- 1Division of Microbiology, Department of Pathology and Microbiology, Nihon University School of Medicine, Tokyo, Japan
- 2Division of Immune Homeostasis, Department of Pathology and Microbiology, Nihon University School of Medicine, Tokyo, Japan
1 Introduction
The microbiome in the reproductive tract influences both women’s and their offspring’s health (1–4). A highly diverse gut microbiota is considered healthy (5). However, the vaginal microbiota of a healthy reproductive-aged woman is often dominated by only one or two species of Lactobacillus, such as L. crispatus, L. gasseri, L. iners, and L. jensenii (6). Interestingly, this property is observed only in humans and not in other primates (7–9). Although some hypotheses have been proposed, the mechanism by which Lactobacillus dominates the human vaginal microbiota remains unknown (7, 10, 11).

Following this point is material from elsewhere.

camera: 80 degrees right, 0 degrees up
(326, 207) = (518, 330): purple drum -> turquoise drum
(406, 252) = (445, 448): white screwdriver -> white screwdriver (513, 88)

Various treatments have been used to modify the vaginal microbiota to a Lactobacillus-dominant state against dysbiotic conditions. Probiotic treatment of the vaginal microbiota is promising (12). However, the indigenous vaginal microbiota frequently surpasses the colonization of the probiotic L. crispatus strain (CTV-05 strain) from the vaginal source (13). After 24 weeks, approximately 50% of patients who received this probiotic did not retain CTV-05 (12). Consequently, understanding the mechanism to regulate the vaginal microbiota by the host is crucial for developing novel therapies, including probiotics, to address conditions related to vaginal dysbiosis.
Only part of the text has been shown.